Ms Iskos also mentioned that CLIL is effective with very young learners. Since children are naturally curious about their environment, learning vocabulary can become a new springboard for introducing a new world to them. It is also a fact that children learn and retain vocabulary by experiencing it. An example of this was illustrated when Ms Iskos showed the work of very young learners on a unit on insects. They went out in the yard, found some insects and then created their own in class. They also looked at insect cycles and read a book. The result was amazing; Not only had the students retained all the names of insects but also many of them wanted to learn more about other kinds of insects and their parents commented that their children were looking for insects at their homes.

If a teacher wants to implement CLIL as a whole course they need to carefully plan it and take small steps. One lesson needs to build on the previous ones and there needs to be an understanding of the level of the language that a certain group of students can use. 

A STEM course introduced at Anatolia at the 2nd grade level using the English language was later mentioned. STEM involves teaching Science, Technology, Engineering and Math. In this course students are not only taught the content of these areas but also how to think critically and apply their knowledge. The teacher starts with the students’ prior knowledge (eg numbers) and moves on to other concepts like volume and mass. The vocabulary can be pre-taught through images and demonstrations. It is significant to remember that one needs to work with a level slightly above the students’ English comfort zone. If the vocabulary is too difficult or the concepts are too hard to understand, then the students will not learn either the content or the language. Evidently, there are many benefits in teaching STEM since the students learn the language by actively engaging in it and the language learnt is in a native-like environment. 

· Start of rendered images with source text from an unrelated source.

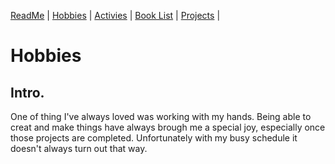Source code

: [ReadMe](README.md) |
[Hobbies](Hobbies.md) |
[Activies](Activies.md) |
[Book List](BookList.md) |
[Projects](Projects.md) |

# **Hobbies**

## Intro.

One of thing I've always loved was working with my hands. Being able to creat and make things have always brough me a special joy, especially once those projects are completed.  Unfortunately with my busy schedule it doesn't always turn out that way.

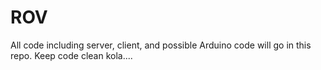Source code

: # ROV
All code including server, client, and possible Arduino code will go in this repo.  Keep code clean kola....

                                                                                                                                                                            Photo by Margarita Kosior

Concluding, Ms Iskos made reference to her experiences from a CLIL class mentioning its benefits. Students learn to co-operate because CLIL promotes projects and group work. Furthermore, the students’ perception of the world changes since they begin to wonder, ask questions and have the desire to learn more; they are excited and motivated to attend classes and they bring their knowledge to their home trying to demonstrate it by using the language. Ms Iskos ended her presentation with what a teacher needs to bear in mind so as to incorporate CLIL in the curriculum. You need a positive attitude and willingness to try new things and risk. There also needs to be openness towards collaborating with colleagues, specialists and students. One should be ready to learn from their mistakes and constantly assess various steps. Good planning is necessary but there should also be room for adjustments. Many teachers are hesitant towards this approach but it is definitely worth implementing either as a whole course or as separate units!